COMPITI DA SVOLGERE »
a: Rispondi a queste domande sull'articolo riguardante il rapporto AlmaLaurea:
(i) Qual è il tasso di occupazione delle donne laureate magistrali biennali a 5 anni dal titolo?
(ii) Quale percentuale degli uomini ha un contratto a tempo indeterminato?
(iii) Qual è la cifra netta mensile indicata per le donne?
b: Trascrivi il passo dell'articolo riguardante il rapporto AlmaLaurea che comincia con "Differenze di genere confermate" e termina con "55,5% degli uomini.".

TESTO ESTRATTO »
● ● ● ●
Lavoro. Quando la disuguaglianza di genere non è fantasia: lo studio di AlmaLaurea

Quando si parla di donne, quando si decide di riflettere in maniera seria sulla condizione femminile nella sua interezza è facile esser tacciati di “integralismo”.

Per questo motivo e sempre di più, queste riflessioni sono supportate da dati concreti e, purtroppo, significativi: il Rapporto 2019 AlmaLaurea sulla Condizione occupazionale dei laureati  ad esempio, ha evidenziato pesanti disuguaglianze di genere.

Tra i laureati magistrali biennali, infatti, dopo 5 anni dal conseguimento del titolo, le differenze di genere sono pari a 6 punti percentuali in termini occupazionali: il tasso di occupazione è pari all’83,0% per le donne e all’89,0% per gli uomini.

Per quanto riguarda i contratti a tempo indeterminato, questi si confermano prerogativa tutta maschile:  63,0% per gli uomini e 52,6% per le donne.

Le cifre sono ovviamente legate anche alle scelte professionali di entrambi i generi; le donne, secondo il Rapporto s’ inseriscono principalmente nel pubblico impiego e nel mondo dell’insegnamento incontrando difficoltà nella stabilizzazione contrattuale.

Differenze di genere confermate anche dai dati sulle retribuzioni: tra i laureati magistrali biennali che hanno iniziato l’attuale attività dopo la laurea e lavorano a tempo pieno,1.688 euro è la cifra netta mensile per l’universo maschile e 1.444 euro quella femminile.

La fatica nella realizzazione professionale da parte della donna non è un’opinione, come dimostra anche questo studio ed ulteriore conferma  si ha apprendendo che, a cinque anni dal titolo magistrale svolge un lavoro a elevata specializzazione  il 46,8% delle donne e il 55,5% degli uomini.

Un quadro desolante che dipinge una realtà femminile meno gratificata a livello lavorativo e retributivo, in opportunità e potere contrattuale; la penalizzazione, termine che fa anche un pò orrore, aumenta in presenza di figli.
● ● ● ●
RIGHE FORNITE »
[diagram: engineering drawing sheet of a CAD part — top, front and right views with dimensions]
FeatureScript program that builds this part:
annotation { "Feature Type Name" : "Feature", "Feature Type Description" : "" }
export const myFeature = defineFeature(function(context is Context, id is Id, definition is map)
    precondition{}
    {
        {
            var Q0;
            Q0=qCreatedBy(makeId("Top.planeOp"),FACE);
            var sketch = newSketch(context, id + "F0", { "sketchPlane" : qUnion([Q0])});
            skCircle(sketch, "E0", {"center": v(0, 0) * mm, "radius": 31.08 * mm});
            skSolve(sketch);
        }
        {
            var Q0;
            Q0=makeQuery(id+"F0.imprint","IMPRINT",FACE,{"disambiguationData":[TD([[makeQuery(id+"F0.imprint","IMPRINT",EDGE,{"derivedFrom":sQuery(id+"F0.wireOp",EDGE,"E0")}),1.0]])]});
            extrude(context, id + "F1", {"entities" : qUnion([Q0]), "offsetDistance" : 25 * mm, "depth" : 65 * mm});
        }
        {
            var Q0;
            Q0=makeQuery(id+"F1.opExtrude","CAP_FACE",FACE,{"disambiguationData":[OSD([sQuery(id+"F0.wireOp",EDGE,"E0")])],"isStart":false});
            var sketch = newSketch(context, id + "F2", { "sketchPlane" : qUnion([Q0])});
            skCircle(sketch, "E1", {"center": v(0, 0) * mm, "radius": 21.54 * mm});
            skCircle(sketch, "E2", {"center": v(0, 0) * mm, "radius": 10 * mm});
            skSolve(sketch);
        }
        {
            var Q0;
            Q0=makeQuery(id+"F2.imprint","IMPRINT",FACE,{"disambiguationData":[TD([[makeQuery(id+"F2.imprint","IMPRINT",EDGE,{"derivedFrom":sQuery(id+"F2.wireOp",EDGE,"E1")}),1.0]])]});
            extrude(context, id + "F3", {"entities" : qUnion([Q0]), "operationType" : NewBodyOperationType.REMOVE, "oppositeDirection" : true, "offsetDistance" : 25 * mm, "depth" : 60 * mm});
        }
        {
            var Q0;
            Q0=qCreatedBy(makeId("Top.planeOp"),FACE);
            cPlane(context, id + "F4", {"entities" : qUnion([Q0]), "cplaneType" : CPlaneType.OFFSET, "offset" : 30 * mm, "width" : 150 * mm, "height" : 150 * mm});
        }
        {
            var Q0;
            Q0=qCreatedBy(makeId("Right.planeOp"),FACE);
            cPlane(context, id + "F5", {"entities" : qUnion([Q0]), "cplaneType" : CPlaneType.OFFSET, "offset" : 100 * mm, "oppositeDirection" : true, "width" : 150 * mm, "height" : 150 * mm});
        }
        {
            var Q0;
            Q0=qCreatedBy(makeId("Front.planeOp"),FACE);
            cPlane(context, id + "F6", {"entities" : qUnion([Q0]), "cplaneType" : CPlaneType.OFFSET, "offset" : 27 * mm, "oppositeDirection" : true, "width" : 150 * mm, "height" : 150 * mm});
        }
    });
● ● ● ●
SOLUZIONI QUI SOTTO »
a:
(i) 83,0%
(ii) 63,0%
(iii) 1.444 euro

b:
Differenze di genere confermate anche dai dati sulle retribuzioni: tra i laureati magistrali biennali che hanno iniziato l’attuale attività dopo la laurea e lavorano a tempo pieno,1.688 euro è la cifra netta mensile per l’universo maschile e 1.444 euro quella femminile.

La fatica nella realizzazione professionale da parte della donna non è un’opinione, come dimostra anche questo studio ed ulteriore conferma  si ha apprendendo che, a cinque anni dal titolo magistrale svolge un lavoro a elevata specializzazione  il 46,8% delle donne e il 55,5% degli uomini.